→ **EXTRACTED DATA**
-=-=-=-=-

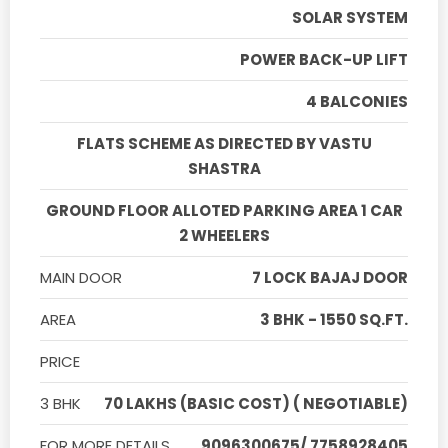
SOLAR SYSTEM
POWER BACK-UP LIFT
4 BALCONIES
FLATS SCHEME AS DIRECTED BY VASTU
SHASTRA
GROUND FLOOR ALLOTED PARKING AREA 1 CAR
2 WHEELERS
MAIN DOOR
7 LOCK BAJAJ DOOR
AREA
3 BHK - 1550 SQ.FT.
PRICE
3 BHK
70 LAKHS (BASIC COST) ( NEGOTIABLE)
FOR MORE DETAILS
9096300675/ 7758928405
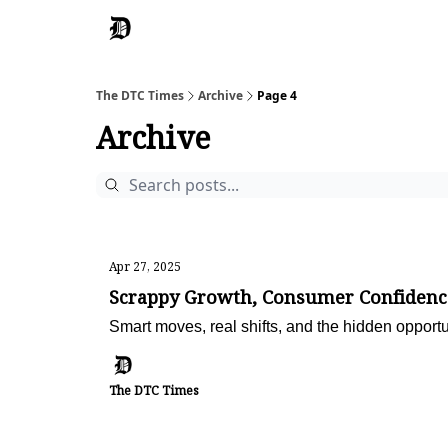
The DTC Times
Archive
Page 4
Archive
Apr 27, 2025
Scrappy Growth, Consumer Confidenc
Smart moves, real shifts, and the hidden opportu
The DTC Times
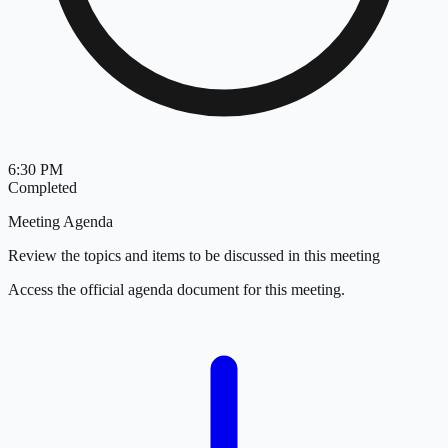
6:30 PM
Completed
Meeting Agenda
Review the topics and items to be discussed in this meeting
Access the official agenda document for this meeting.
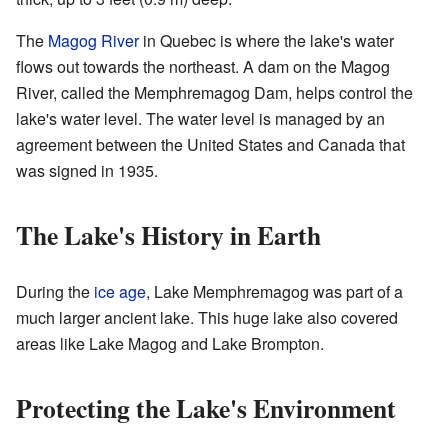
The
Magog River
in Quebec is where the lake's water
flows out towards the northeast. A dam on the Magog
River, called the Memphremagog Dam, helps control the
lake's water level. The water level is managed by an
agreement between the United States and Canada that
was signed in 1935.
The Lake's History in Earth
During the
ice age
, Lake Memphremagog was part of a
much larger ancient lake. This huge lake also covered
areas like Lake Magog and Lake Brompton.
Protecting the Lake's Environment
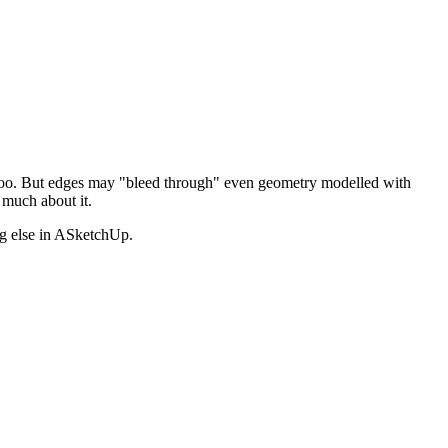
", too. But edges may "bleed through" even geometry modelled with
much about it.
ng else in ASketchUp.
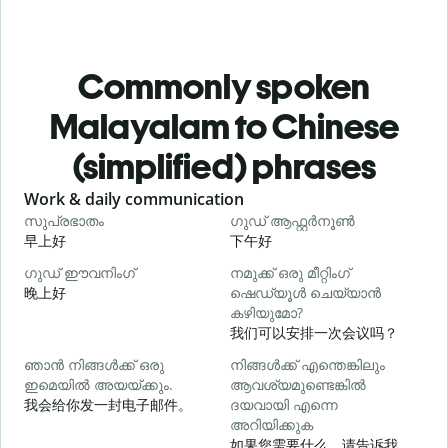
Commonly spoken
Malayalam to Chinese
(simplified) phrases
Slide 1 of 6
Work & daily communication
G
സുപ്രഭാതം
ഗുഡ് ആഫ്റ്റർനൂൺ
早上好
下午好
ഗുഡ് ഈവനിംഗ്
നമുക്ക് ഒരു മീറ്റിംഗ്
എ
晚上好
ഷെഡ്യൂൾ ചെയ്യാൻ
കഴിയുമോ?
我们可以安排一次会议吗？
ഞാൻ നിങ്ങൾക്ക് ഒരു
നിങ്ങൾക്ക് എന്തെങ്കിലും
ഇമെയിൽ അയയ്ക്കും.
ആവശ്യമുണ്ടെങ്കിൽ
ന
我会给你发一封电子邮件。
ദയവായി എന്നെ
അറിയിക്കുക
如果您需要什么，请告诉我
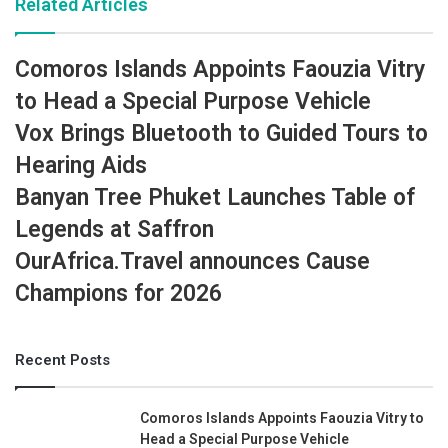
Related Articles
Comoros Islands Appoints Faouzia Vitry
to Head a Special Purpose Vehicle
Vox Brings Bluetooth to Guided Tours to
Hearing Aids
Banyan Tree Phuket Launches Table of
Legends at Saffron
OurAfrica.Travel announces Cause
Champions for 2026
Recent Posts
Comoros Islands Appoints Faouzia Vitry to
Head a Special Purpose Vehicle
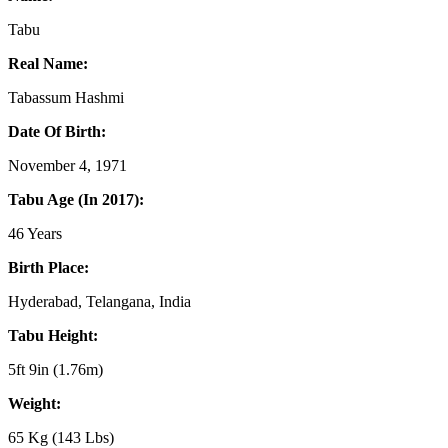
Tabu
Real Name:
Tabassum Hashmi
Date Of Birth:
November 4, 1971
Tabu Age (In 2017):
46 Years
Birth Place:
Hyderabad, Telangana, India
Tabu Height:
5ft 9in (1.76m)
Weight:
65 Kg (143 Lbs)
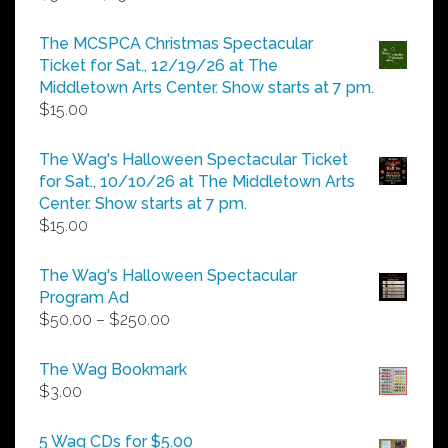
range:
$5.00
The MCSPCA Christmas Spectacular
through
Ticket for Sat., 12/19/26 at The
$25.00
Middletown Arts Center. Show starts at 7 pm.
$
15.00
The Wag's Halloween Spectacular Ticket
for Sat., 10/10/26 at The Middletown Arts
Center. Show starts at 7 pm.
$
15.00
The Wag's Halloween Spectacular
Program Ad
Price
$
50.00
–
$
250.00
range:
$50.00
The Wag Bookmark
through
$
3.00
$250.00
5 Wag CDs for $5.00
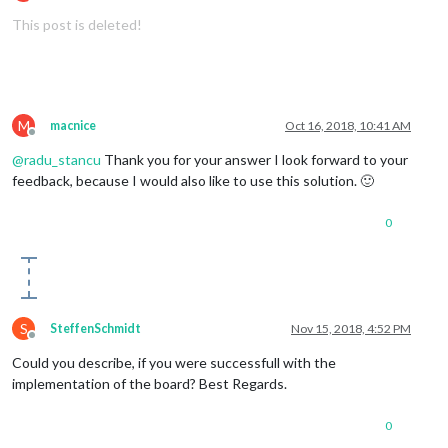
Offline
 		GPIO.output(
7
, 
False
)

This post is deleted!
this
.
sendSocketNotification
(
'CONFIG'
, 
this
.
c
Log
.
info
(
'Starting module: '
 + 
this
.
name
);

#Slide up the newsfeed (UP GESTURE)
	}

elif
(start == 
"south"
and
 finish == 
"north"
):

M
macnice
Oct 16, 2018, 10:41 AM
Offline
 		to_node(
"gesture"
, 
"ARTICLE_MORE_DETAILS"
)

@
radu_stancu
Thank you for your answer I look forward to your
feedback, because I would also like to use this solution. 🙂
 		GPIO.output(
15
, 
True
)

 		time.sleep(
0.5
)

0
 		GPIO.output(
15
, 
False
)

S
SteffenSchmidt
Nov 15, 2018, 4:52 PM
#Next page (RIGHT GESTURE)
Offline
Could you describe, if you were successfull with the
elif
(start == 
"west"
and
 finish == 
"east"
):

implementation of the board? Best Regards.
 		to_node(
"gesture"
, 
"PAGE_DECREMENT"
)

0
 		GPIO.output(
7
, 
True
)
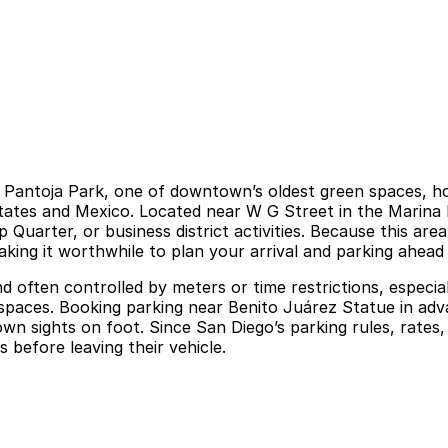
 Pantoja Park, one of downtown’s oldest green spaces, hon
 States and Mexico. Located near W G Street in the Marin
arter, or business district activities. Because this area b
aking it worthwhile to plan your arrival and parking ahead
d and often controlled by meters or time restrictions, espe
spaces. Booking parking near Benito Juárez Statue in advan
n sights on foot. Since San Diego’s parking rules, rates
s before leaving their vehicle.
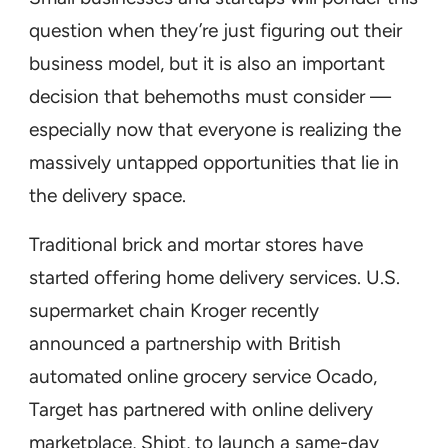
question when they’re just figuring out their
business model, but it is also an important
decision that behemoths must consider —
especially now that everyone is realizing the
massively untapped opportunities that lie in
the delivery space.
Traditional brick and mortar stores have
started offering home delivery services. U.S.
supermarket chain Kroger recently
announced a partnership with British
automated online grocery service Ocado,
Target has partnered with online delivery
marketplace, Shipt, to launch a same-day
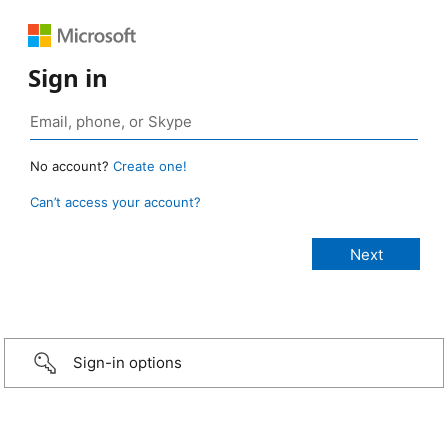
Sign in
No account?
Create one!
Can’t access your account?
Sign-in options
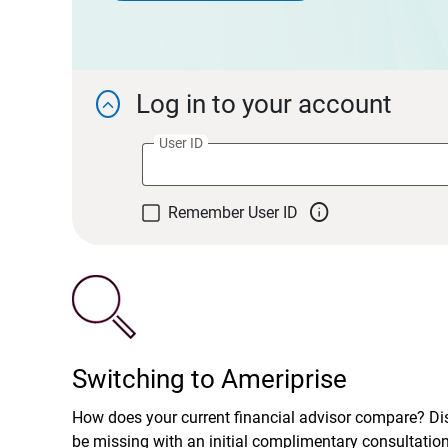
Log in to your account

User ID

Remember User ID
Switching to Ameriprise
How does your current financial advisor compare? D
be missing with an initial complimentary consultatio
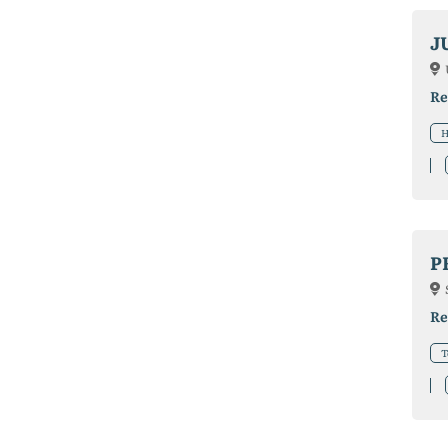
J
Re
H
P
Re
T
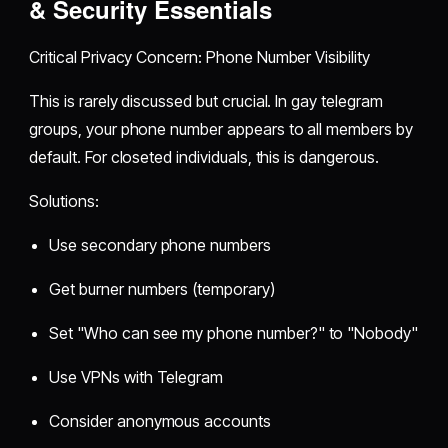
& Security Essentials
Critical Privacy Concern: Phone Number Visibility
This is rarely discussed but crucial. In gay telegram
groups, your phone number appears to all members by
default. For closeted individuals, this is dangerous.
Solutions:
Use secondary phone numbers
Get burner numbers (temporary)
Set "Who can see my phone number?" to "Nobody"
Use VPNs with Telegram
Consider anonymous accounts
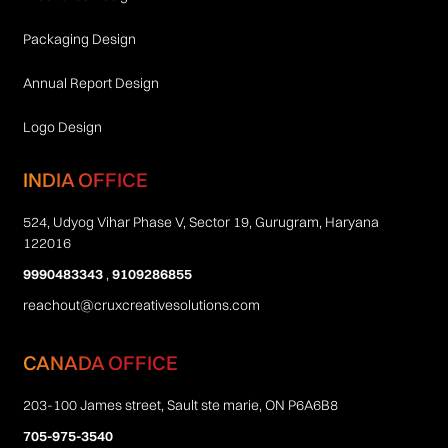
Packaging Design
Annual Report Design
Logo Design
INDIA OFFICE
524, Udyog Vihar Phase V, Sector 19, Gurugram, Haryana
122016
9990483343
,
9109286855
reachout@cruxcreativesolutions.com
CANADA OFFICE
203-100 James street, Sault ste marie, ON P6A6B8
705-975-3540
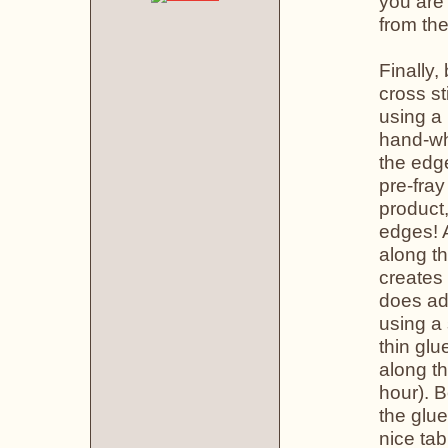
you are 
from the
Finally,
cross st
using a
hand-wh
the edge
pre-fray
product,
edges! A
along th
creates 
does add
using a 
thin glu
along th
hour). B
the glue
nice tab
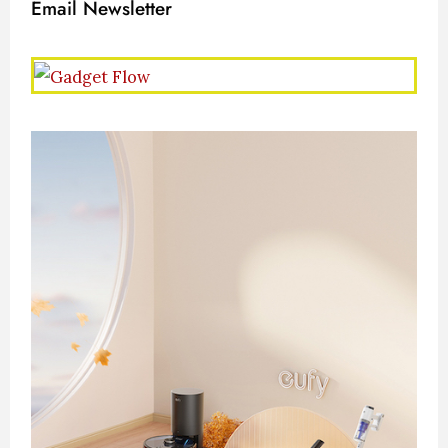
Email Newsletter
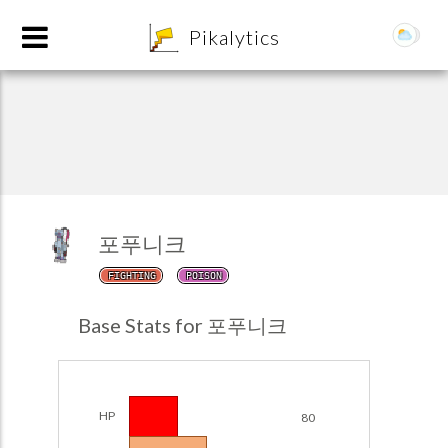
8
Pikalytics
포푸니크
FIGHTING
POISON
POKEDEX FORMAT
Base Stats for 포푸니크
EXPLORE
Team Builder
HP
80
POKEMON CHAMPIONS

-=-=-=-=-

→ **ASSIGNED TASK**
All of the lines above must be printed again exactly, and no picture may appear in the copy.

→ **RESPONSE AREA**
SOLAR SYSTEM
POWER BACK-UP LIFT
4 BALCONIES
FLATS SCHEME AS DIRECTED BY VASTU
SHASTRA
GROUND FLOOR ALLOTED PARKING AREA 1 CAR
2 WHEELERS
MAIN DOOR
7 LOCK BAJAJ DOOR
AREA
3 BHK - 1550 SQ.FT.
PRICE
3 BHK
70 LAKHS (BASIC COST) ( NEGOTIABLE)
FOR MORE DETAILS
9096300675/ 7758928405
The DTC Times
Archive
Page 4
Archive
Apr 27, 2025
Scrappy Growth, Consumer Confidenc
Smart moves, real shifts, and the hidden opportu
The DTC Times
6:30 PM
Completed
Meeting Agenda
Review the topics and items to be discussed in this meeting
Access the official agenda document for this meeting.
The
Magog River
in Quebec is where the lake's water
flows out towards the northeast. A dam on the Magog
River, called the Memphremagog Dam, helps control the
lake's water level. The water level is managed by an
agreement between the United States and Canada that
was signed in 1935.
The Lake's History in Earth
During the
ice age
, Lake Memphremagog was part of a
much larger ancient lake. This huge lake also covered
areas like Lake Magog and Lake Brompton.
Protecting the Lake's Environment
", too. But edges may "bleed through" even geometry modelled with
much about it.
ng else in ASketchUp.
Commonly spoken
Malayalam to Chinese
(simplified) phrases
Slide 1 of 6
Work & daily communication
G
സുപ്രഭാതം
ഗുഡ് ആഫ്റ്റർനൂൺ
早上好
下午好
ഗുഡ് ഈവനിംഗ്
നമുക്ക് ഒരു മീറ്റിംഗ്
എ
晚上好
ഷെഡ്യൂൾ ചെയ്യാൻ
കഴിയുമോ?
我们可以安排一次会议吗？
ഞാൻ നിങ്ങൾക്ക് ഒരു
നിങ്ങൾക്ക് എന്തെങ്കിലും
ഇമെയിൽ അയയ്ക്കും.
ആവശ്യമുണ്ടെങ്കിൽ
ന
我会给你发一封电子邮件。
ദയവായി എന്നെ
അറിയിക്കുക
如果您需要什么，请告诉我
Related Articles
Comoros Islands Appoints Faouzia Vitry
to Head a Special Purpose Vehicle
Vox Brings Bluetooth to Guided Tours to
Hearing Aids
Banyan Tree Phuket Launches Table of
Legends at Saffron
OurAfrica.Travel announces Cause
Champions for 2026
Recent Posts
Comoros Islands Appoints Faouzia Vitry to
Head a Special Purpose Vehicle
Tabu
Real Name:
Tabassum Hashmi
Date Of Birth:
November 4, 1971
Tabu Age (In 2017):
46 Years
Birth Place:
Hyderabad, Telangana, India
Tabu Height:
5ft 9in (1.76m)
Weight:
65 Kg (143 Lbs)
range:
$5.00
The MCSPCA Christmas Spectacular
through
Ticket for Sat., 12/19/26 at The
$25.00
Middletown Arts Center. Show starts at 7 pm.
$
15.00
The Wag's Halloween Spectacular Ticket
for Sat., 10/10/26 at The Middletown Arts
Center. Show starts at 7 pm.
$
15.00
The Wag's Halloween Spectacular
Program Ad
Price
$
50.00
–
$
250.00
range:
$50.00
The Wag Bookmark
through
$
3.00
$250.00
5 Wag CDs for $5.00
Offline
 		GPIO.output(
7
, 
False
)

This post is deleted!
this
.
sendSocketNotification
(
'CONFIG'
, 
this
.
c
Log
.
info
(
'Starting module: '
 + 
this
.
name
);

#Slide up the newsfeed (UP GESTURE)
	}

elif
(start == 
"south"
and
 finish == 
"north"
):

M
macnice
Oct 16, 2018, 10:41 AM
Offline
 		to_node(
"gesture"
, 
"ARTICLE_MORE_DETAILS"
)

@
radu_stancu
Thank you for your answer I look forward to your
feedback, because I would also like to use this solution. 🙂
 		GPIO.output(
15
, 
True
)

 		time.sleep(
0.5
)

0
 		GPIO.output(
15
, 
False
)

S
SteffenSchmidt
Nov 15, 2018, 4:52 PM
#Next page (RIGHT GESTURE)
Offline
Could you describe, if you were successfull with the
elif
(start == 
"west"
and
 finish == 
"east"
):

implementation of the board? Best Regards.
 		to_node(
"gesture"
, 
"PAGE_DECREMENT"
)

0
 		GPIO.output(
7
, 
True
)
 Pantoja Park, one of downtown’s oldest green spaces, hon
 States and Mexico. Located near W G Street in the Marin
arter, or business district activities. Because this area b
aking it worthwhile to plan your arrival and parking ahead
d and often controlled by meters or time restrictions, espe
spaces. Booking parking near Benito Juárez Statue in advan
n sights on foot. Since San Diego’s parking rules, rates
s before leaving their vehicle.
question when they’re just figuring out their
business model, but it is also an important
decision that behemoths must consider —
especially now that everyone is realizing the
massively untapped opportunities that lie in
the delivery space.
Traditional brick and mortar stores have
started offering home delivery services. U.S.
supermarket chain Kroger recently
announced a partnership with British
automated online grocery service Ocado,
Target has partnered with online delivery
marketplace, Shipt, to launch a same-day
Sign in
No account?
Create one!
Can’t access your account?
Sign-in options
Log in to your account

User ID

Remember User ID
Switching to Ameriprise
How does your current financial advisor compare? D
be missing with an initial complimentary consultatio
J
Re
H
P
Re
T
& Security Essentials
Critical Privacy Concern: Phone Number Visibility
This is rarely discussed but crucial. In gay telegram
groups, your phone number appears to all members by
default. For closeted individuals, this is dangerous.
Solutions:
Use secondary phone numbers
Get burner numbers (temporary)
Set "Who can see my phone number?" to "Nobody"
Use VPNs with Telegram
Consider anonymous accounts
Packaging Design
Annual Report Design
Logo Design
INDIA OFFICE
524, Udyog Vihar Phase V, Sector 19, Gurugram, Haryana
122016
9990483343
,
9109286855
reachout@cruxcreativesolutions.com
CANADA OFFICE
203-100 James street, Sault ste marie, ON P6A6B8
705-975-3540
you are 
from the
Finally,
cross st
using a
hand-wh
the edge
pre-fray
product,
edges! A
along th
creates 
does add
using a 
thin glu
along th
hour). B
the glue
nice tab
Email Newsletter
8
Pikalytics
포푸니크
FIGHTING
POISON
POKEDEX FORMAT
Base Stats for 포푸니크
EXPLORE
Team Builder
HP
80
POKEMON CHAMPIONS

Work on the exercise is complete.